Racial and gender stereotypes can be effectively decreased with a counterbias training which is strengthened by an intervention during sleep. The better the sleep, the better the effect of the intervention!
It is a sad fact that even those people who value tolerance and egalitarianism are not free of prejudice and social stereotypes, for example regarding race and gender. All people suffer to a different extent from unconscious stereotypes, so-called implicit biases. These unconscious beliefs influence our behavior. Many people will for example more likely hire a man than an equally qualified woman for a research assistant.
The fact that these biases are implicit makes them very difficult to change. On top of that, even successful interventions against stereotypes are unlikely to have long-lasting effects for various reasons. One example is the media that often reinforce the stereotypes.
A group of scientists from Northwestern University decided to approach this problem from another perspective. They based their research on the knowledge that our memory can be strengthened during sleep (so-called memory consolidation). The scientists do not know the mechanisms of this effect but think that a repeated reactivation of information in the sleep can help us remember information longer. Therefore, Hu and colleagues asked a group of participants to go through a counterbias training.

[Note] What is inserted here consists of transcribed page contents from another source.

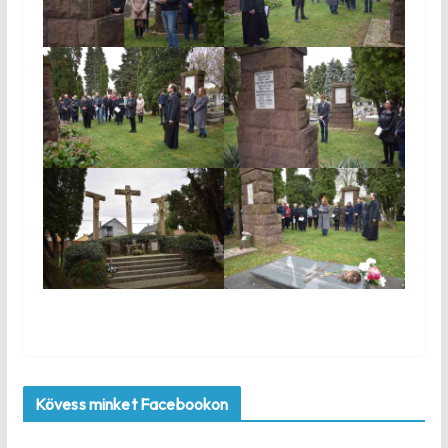
Kövess minket Facebookon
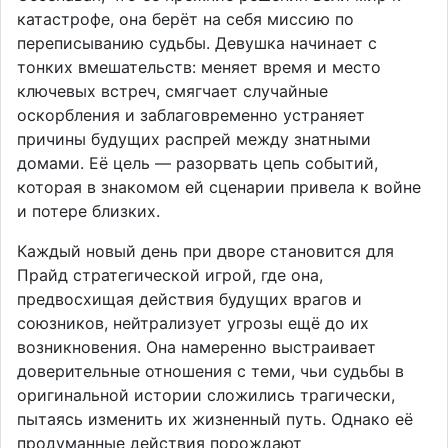
катастрофе, она берёт на себя миссию по
переписыванию судьбы. Девушка начинает с
тонких вмешательств: меняет время и место
ключевых встреч, смягчает случайные
оскорбления и заблаговременно устраняет
причины будущих распрей между знатными
домами. Её цель — разорвать цепь событий,
которая в знакомом ей сценарии привела к войне
и потере близких.
Каждый новый день при дворе становится для
Прайд стратегической игрой, где она,
предвосхищая действия будущих врагов и
союзников, нейтрализует угрозы ещё до их
возникновения. Она намеренно выстраивает
доверительные отношения с теми, чьи судьбы в
оригинальной истории сложились трагически,
пытаясь изменить их жизненный путь. Однако её
продуманные действия порождают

During this training the participants heard a specific sound when they gave a “socially fair” response. Later, the participants were asked to catch a nap in the lab, and while they were in the slow wave sleep, which is a phase of deep sleep, they heard the same sound. As predicted by the authors, the training was effective in reducing social bias. Furthermore, catching a nap strengthened the observed effect. Finally, the additional intervention during sleep helped to maintain the effects of counterbias training for a week.
Interestingly, the nap had significantly better effect if it was longer and when the quality of sleep was better, meaning that the participants had longer REM and slow wave phases of the sleep during the nap. This finding supports previous theories that the memory consolidation takes place during both phases of the sleep – REM and slow wave.
Authors are cautious in drawing conclusions. More research will be needed to check if the training can have more permanent effects.